Reproduce every line of the material below word for word.

══════

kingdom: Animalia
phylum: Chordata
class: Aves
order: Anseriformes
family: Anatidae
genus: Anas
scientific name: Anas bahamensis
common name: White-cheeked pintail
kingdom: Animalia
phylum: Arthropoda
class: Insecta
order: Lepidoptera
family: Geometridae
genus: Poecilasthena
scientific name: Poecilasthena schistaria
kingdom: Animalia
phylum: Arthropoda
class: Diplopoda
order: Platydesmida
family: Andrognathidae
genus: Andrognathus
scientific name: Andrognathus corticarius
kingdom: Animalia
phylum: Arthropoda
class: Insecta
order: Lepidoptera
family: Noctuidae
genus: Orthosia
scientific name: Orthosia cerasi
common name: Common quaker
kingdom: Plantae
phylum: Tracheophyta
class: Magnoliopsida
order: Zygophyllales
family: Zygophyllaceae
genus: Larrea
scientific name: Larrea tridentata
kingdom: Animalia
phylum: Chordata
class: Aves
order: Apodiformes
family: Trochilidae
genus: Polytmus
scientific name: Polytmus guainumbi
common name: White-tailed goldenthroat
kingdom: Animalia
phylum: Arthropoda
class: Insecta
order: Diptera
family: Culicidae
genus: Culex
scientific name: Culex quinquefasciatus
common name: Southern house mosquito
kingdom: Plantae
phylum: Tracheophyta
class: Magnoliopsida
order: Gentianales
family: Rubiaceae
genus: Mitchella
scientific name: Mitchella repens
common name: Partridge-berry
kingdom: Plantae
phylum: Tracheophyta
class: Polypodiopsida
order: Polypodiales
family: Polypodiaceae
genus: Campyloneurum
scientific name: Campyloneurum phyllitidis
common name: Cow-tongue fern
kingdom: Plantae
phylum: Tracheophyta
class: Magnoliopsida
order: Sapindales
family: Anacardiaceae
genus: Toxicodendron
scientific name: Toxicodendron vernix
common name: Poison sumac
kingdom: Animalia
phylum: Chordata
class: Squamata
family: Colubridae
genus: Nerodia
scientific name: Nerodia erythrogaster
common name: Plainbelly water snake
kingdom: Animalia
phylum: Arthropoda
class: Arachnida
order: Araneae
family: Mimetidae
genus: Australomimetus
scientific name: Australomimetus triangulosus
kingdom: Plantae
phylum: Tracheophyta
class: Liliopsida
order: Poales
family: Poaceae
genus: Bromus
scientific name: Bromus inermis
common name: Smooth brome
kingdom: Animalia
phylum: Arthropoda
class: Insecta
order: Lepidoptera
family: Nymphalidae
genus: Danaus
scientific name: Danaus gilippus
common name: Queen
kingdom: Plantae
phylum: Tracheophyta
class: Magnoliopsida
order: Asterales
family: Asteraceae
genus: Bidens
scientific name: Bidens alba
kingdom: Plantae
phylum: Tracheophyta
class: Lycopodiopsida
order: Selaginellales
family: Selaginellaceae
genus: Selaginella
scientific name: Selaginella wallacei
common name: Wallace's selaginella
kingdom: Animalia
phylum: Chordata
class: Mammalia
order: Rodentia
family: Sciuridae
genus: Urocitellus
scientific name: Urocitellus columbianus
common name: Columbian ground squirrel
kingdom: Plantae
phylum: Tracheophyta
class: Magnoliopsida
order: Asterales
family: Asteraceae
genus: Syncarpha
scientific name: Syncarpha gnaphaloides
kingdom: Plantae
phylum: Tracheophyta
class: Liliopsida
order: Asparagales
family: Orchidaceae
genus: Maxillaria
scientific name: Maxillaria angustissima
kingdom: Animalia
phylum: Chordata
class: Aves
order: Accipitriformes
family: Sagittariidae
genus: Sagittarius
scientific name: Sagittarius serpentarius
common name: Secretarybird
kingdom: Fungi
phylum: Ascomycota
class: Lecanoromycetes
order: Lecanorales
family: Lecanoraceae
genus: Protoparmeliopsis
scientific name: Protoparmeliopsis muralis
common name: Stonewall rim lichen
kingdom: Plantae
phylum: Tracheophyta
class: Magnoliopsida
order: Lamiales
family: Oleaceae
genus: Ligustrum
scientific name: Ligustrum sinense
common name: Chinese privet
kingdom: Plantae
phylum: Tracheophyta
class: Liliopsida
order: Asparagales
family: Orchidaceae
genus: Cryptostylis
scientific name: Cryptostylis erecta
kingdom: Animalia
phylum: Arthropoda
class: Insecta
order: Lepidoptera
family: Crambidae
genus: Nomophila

══════

__THE RESULT__.
kingdom: Animalia
phylum: Chordata
class: Aves
order: Anseriformes
family: Anatidae
genus: Anas
scientific name: Anas bahamensis
common name: White-cheeked pintail
kingdom: Animalia
phylum: Arthropoda
class: Insecta
order: Lepidoptera
family: Geometridae
genus: Poecilasthena
scientific name: Poecilasthena schistaria
kingdom: Animalia
phylum: Arthropoda
class: Diplopoda
order: Platydesmida
family: Andrognathidae
genus: Andrognathus
scientific name: Andrognathus corticarius
kingdom: Animalia
phylum: Arthropoda
class: Insecta
order: Lepidoptera
family: Noctuidae
genus: Orthosia
scientific name: Orthosia cerasi
common name: Common quaker
kingdom: Plantae
phylum: Tracheophyta
class: Magnoliopsida
order: Zygophyllales
family: Zygophyllaceae
genus: Larrea
scientific name: Larrea tridentata
kingdom: Animalia
phylum: Chordata
class: Aves
order: Apodiformes
family: Trochilidae
genus: Polytmus
scientific name: Polytmus guainumbi
common name: White-tailed goldenthroat
kingdom: Animalia
phylum: Arthropoda
class: Insecta
order: Diptera
family: Culicidae
genus: Culex
scientific name: Culex quinquefasciatus
common name: Southern house mosquito
kingdom: Plantae
phylum: Tracheophyta
class: Magnoliopsida
order: Gentianales
family: Rubiaceae
genus: Mitchella
scientific name: Mitchella repens
common name: Partridge-berry
kingdom: Plantae
phylum: Tracheophyta
class: Polypodiopsida
order: Polypodiales
family: Polypodiaceae
genus: Campyloneurum
scientific name: Campyloneurum phyllitidis
common name: Cow-tongue fern
kingdom: Plantae
phylum: Tracheophyta
class: Magnoliopsida
order: Sapindales
family: Anacardiaceae
genus: Toxicodendron
scientific name: Toxicodendron vernix
common name: Poison sumac
kingdom: Animalia
phylum: Chordata
class: Squamata
family: Colubridae
genus: Nerodia
scientific name: Nerodia erythrogaster
common name: Plainbelly water snake
kingdom: Animalia
phylum: Arthropoda
class: Arachnida
order: Araneae
family: Mimetidae
genus: Australomimetus
scientific name: Australomimetus triangulosus
kingdom: Plantae
phylum: Tracheophyta
class: Liliopsida
order: Poales
family: Poaceae
genus: Bromus
scientific name: Bromus inermis
common name: Smooth brome
kingdom: Animalia
phylum: Arthropoda
class: Insecta
order: Lepidoptera
family: Nymphalidae
genus: Danaus
scientific name: Danaus gilippus
common name: Queen
kingdom: Plantae
phylum: Tracheophyta
class: Magnoliopsida
order: Asterales
family: Asteraceae
genus: Bidens
scientific name: Bidens alba
kingdom: Plantae
phylum: Tracheophyta
class: Lycopodiopsida
order: Selaginellales
family: Selaginellaceae
genus: Selaginella
scientific name: Selaginella wallacei
common name: Wallace's selaginella
kingdom: Animalia
phylum: Chordata
class: Mammalia
order: Rodentia
family: Sciuridae
genus: Urocitellus
scientific name: Urocitellus columbianus
common name: Columbian ground squirrel
kingdom: Plantae
phylum: Tracheophyta
class: Magnoliopsida
order: Asterales
family: Asteraceae
genus: Syncarpha
scientific name: Syncarpha gnaphaloides
kingdom: Plantae
phylum: Tracheophyta
class: Liliopsida
order: Asparagales
family: Orchidaceae
genus: Maxillaria
scientific name: Maxillaria angustissima
kingdom: Animalia
phylum: Chordata
class: Aves
order: Accipitriformes
family: Sagittariidae
genus: Sagittarius
scientific name: Sagittarius serpentarius
common name: Secretarybird
kingdom: Fungi
phylum: Ascomycota
class: Lecanoromycetes
order: Lecanorales
family: Lecanoraceae
genus: Protoparmeliopsis
scientific name: Protoparmeliopsis muralis
common name: Stonewall rim lichen
kingdom: Plantae
phylum: Tracheophyta
class: Magnoliopsida
order: Lamiales
family: Oleaceae
genus: Ligustrum
scientific name: Ligustrum sinense
common name: Chinese privet
kingdom: Plantae
phylum: Tracheophyta
class: Liliopsida
order: Asparagales
family: Orchidaceae
genus: Cryptostylis
scientific name: Cryptostylis erecta
kingdom: Animalia
phylum: Arthropoda
class: Insecta
order: Lepidoptera
family: Crambidae
genus: Nomophila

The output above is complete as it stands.